Just tell me what I’m supposed to do?”
Do not live by the rule of 100%. I bring you this information, because I think it’s a helpful way to think about how to talk with people in addiction. It is not the end result. When I am training people in how to motivate human beings, about the afternoon of Day 1 that hand goes up. I call on them, and they say it differently, but it’s always the same thing, “Look I really care about the people I work with, and I want to help them. I would help them if you would give me that, but you know something and you’re not giving it to me.” And they’re angry. I tell them, “Look, you’re looking for the key, and the key is that there’s no key. There’s no key.” We fumble our way to success because human beings are put together so differently there can’t be one way. This is a way. It’s not the only way. It’s a good way to think about resistance, but it would never stop me from prescribing an intervention. When a parishioner comes in the door, if I can ascertain that they are a Pre-Contemplator or a Contemplator, there are methods to use with those stages. I can’t bring you all that in an hour and a half. This takes several days, several weeks to learn. But I wanted to introduce you to it. There are very definitive strategies to use with Pre-Contemplators and with Contemplators. I can alert you to that and I can point you to the resources to continue on from here.
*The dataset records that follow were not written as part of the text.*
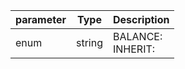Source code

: | parameter | Type | Description |
| ----------- | ----------- |----------- |
| enum  |  string  | BALANCE: <br/>INHERIT:   |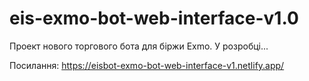 # eis-exmo-bot-web-interface-v1.0
Проект нового торгового бота для біржи Exmo. У розробці...

Посилання: https://eisbot-exmo-bot-web-interface-v1.netlify.app/

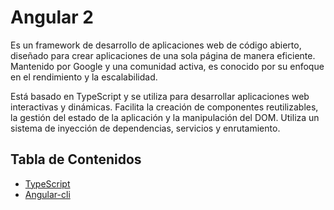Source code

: # Angular 2

Es un framework de desarrollo de aplicaciones web de código abierto, diseñado para crear aplicaciones de una sola página de manera eficiente. Mantenido por Google y una comunidad activa, es conocido por su enfoque en el rendimiento y la escalabilidad. 

Está basado en TypeScript y se utiliza para desarrollar aplicaciones web interactivas y dinámicas. Facilita la creación de componentes reutilizables, la gestión del estado de la aplicación y la manipulación del DOM. Utiliza un sistema de inyección de dependencias, servicios y enrutamiento.

## Tabla de Contenidos
* [TypeScript](./docs/ts.md)
* [Angular-cli](./docs/ng.md)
You’re thinking about how to approach people in the right way, and that is what you need to take from here. That’s the idea. Where are they and what is the best response to them? The problem with our field is it is one size fits all. We teach, we treat everybody who comes in our door the same way. Here’s how you change. Miller and Rolnick, the two model originators, believed that giving people prescriptive advice when they’re not ready for it actually lowers motivation. It keeps them away from that important first objective of making a decision to change or finding the commitment to change. If we start giving them how-to advice too early, it robs them of that focus. We need to start with that focus.